I look down at Billy, almost hurling, because her skin glows dark purple and her first, sweet screams are yet to come. “Oh Jesus.” I cry out and place the baby on the ground, then I open her towel and start resuscitation. “Breathe for her, X!” I carefully place my mouth over Billy’s lips and nostrils, exhaling a deep breath and watching her lungs fill.
“We’re here!” Other paramedics, the kind I don’t work a shift with, slam their doors open and go to work yanking a stretcher out. One grabs a kit, while the other sprints our way. “What’s happened?”
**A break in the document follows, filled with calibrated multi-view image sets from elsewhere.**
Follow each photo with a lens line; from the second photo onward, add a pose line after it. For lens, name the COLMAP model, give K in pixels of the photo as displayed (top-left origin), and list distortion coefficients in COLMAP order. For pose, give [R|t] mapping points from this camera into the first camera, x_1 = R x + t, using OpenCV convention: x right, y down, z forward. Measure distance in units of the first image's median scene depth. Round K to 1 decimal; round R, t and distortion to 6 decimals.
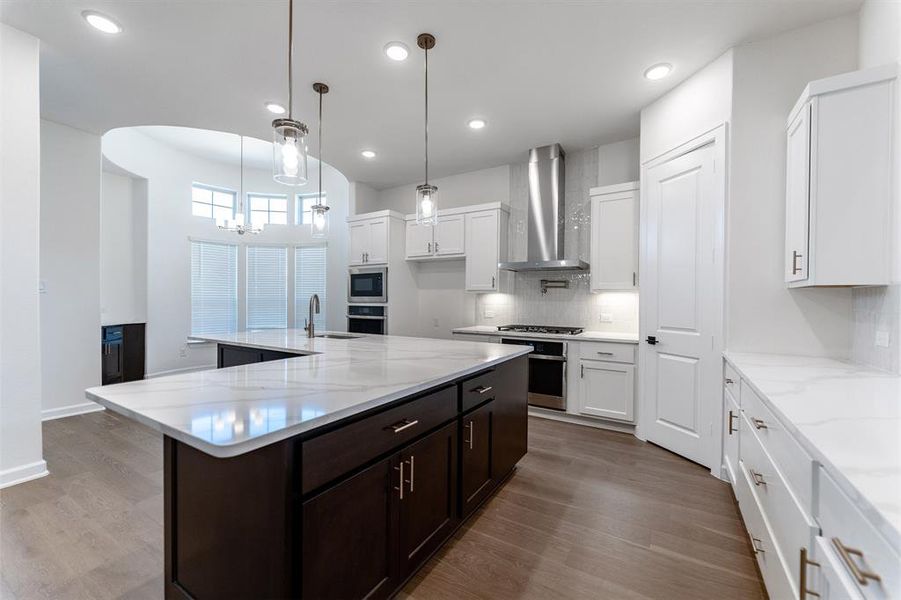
lens RADIAL K [[359.5, 0, 451.2], [0, 359.5, 304.7], [0, 0, 1]] dist [0.002528, -0.001722]
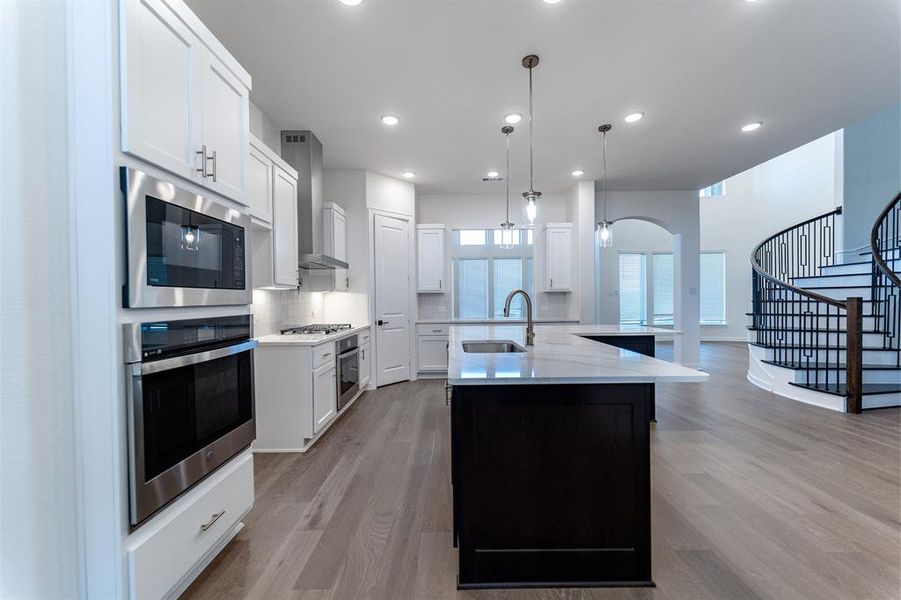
lens RADIAL K [[359.5, 0, 450.9], [0, 359.5, 301.7], [0, 0, 1]] dist [0.002528, -0.001722]
pose [[-0.522352, -0.008870, 0.852684, -0.637332], [0.016556, 0.999652, 0.020541, -0.015135], [-0.852569, 0.024847, -0.522023, 1.021799]]
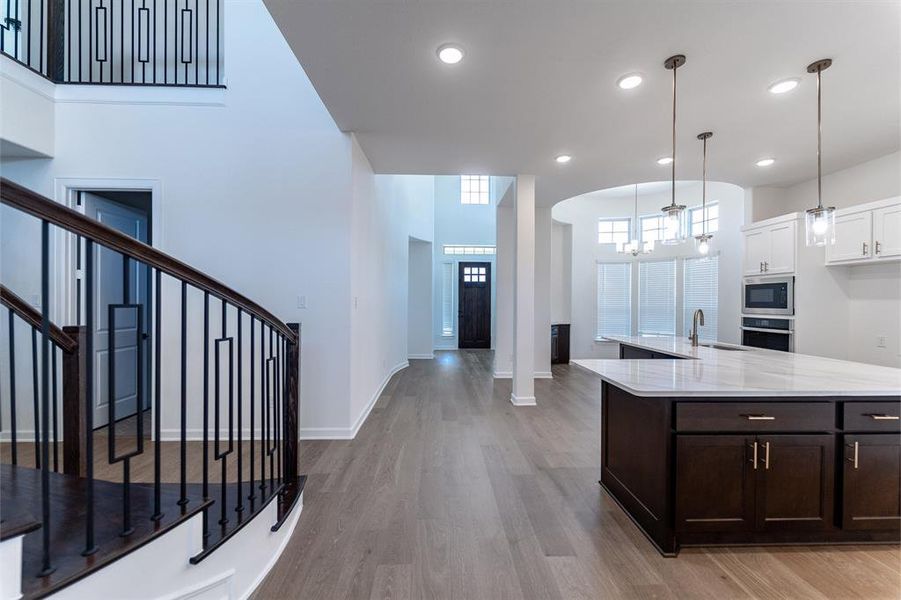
lens RADIAL K [[359.5, 0, 450.4], [0, 359.5, 300.6], [0, 0, 1]] dist [0.002528, -0.001722]
pose [[0.545962, -0.003048, -0.837804, 0.106099], [-0.012968, 0.999843, -0.012088, -0.021717], [0.837709, 0.017464, 0.545837, -0.209476]]
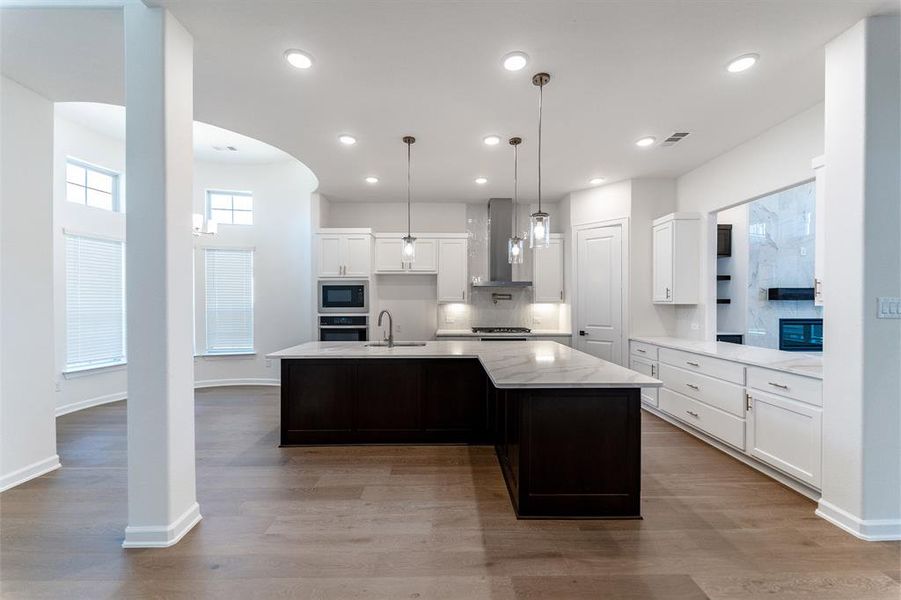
lens RADIAL K [[359.5, 0, 450.7], [0, 359.5, 302.6], [0, 0, 1]] dist [0.002528, -0.001722]
pose [[0.846034, -0.009787, 0.533040, -0.552750], [0.013560, 0.999903, -0.003164, -0.030034], [-0.532957, 0.009905, 0.846084, -0.058272]]
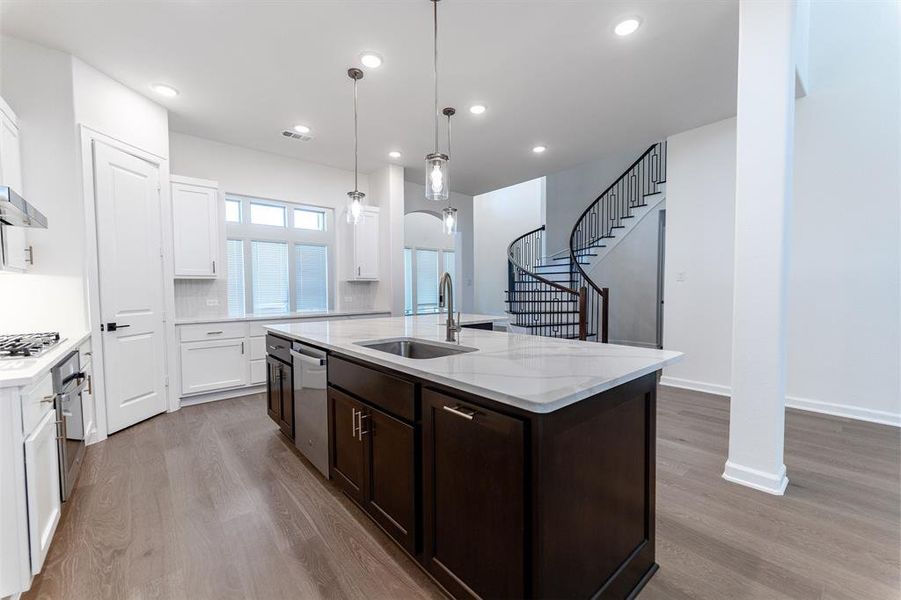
lens RADIAL K [[359.5, 0, 451.6], [0, 359.5, 303.4], [0, 0, 1]] dist [0.002528, -0.001722]
pose [[-0.950400, -0.013346, 0.310745, -0.389432], [0.003603, 0.998540, 0.053904, -0.007872], [-0.311011, 0.052350, -0.948964, 1.057643]]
“MV accident.” Dizziness washes through my brain and turns my vision spotty. “Direct hit on her door. She’s thirty-four weeks. Reasonably healthy pregnancy. Twins. Twin A just arrived.” I lean in and repeat my actions, closing my lips around Billy’s and filling her lungs. “Twin B was breech at last scan. Twin B is failure to thrive in the womb, so already medically fragile.”
“Mother isn’t breathing,” Alex announces, shuffling out of the way when the second paramedic darts closer to help. “She dropped about twenty seconds ago.”
“Infant isn’t breathing,” I shout. “It’s been about forty-five seconds since delivery.”
“We have a thready pulse,” one of the paramedics announces of Kari. “It’s weak.”
“Significant blood loss inside and out of the car.” I snarl when the second paramedic steals Billy away and slaps a mask over her face. Already, her coloring is coming back. But still… I don’t hear her cries. I don’t see her little fists clenching. “Suspected placental abruption, but I’m not sure. I can’t…” I shake my head. “I dunno.”
“Let’s get them up and in the bus.” The duo help themselves to Kari, no concern for her body or possible spinal injuries. They load her up and pop the stretcher back to its full height, then they lay Billy, whose cord is still attached to her mother, in the gap between Kari’s hip and the bed rail.
Then they go.
Whisking my family away.
“Another ambo is on the way,” they shout back. It takes me a moment to realize they’re talking to Alex. The chief. “We’ll call a third and get everyone seen to. Mother and babies are priority right now.”
“I don’t…” I look down at my hands, smeared in blood. My knees, torn from the road. I spy the towels laid on the tar, smattered in dirt and crimson. Then I look at Alex, my body overtaken by violent tremors. “X…”
“It’s okay.” He pushes up to stand and yanks me up beside him, then he claps his hand to the back of my head and pulls me in until I break. Until I burst out with grief and attempt to turn, searching for my family when the EMTs slam the doors closed. “I’ll get you to the hospital,” he soothes, murmuring as the sirens come to life. “I’ll get you to them, I promise.”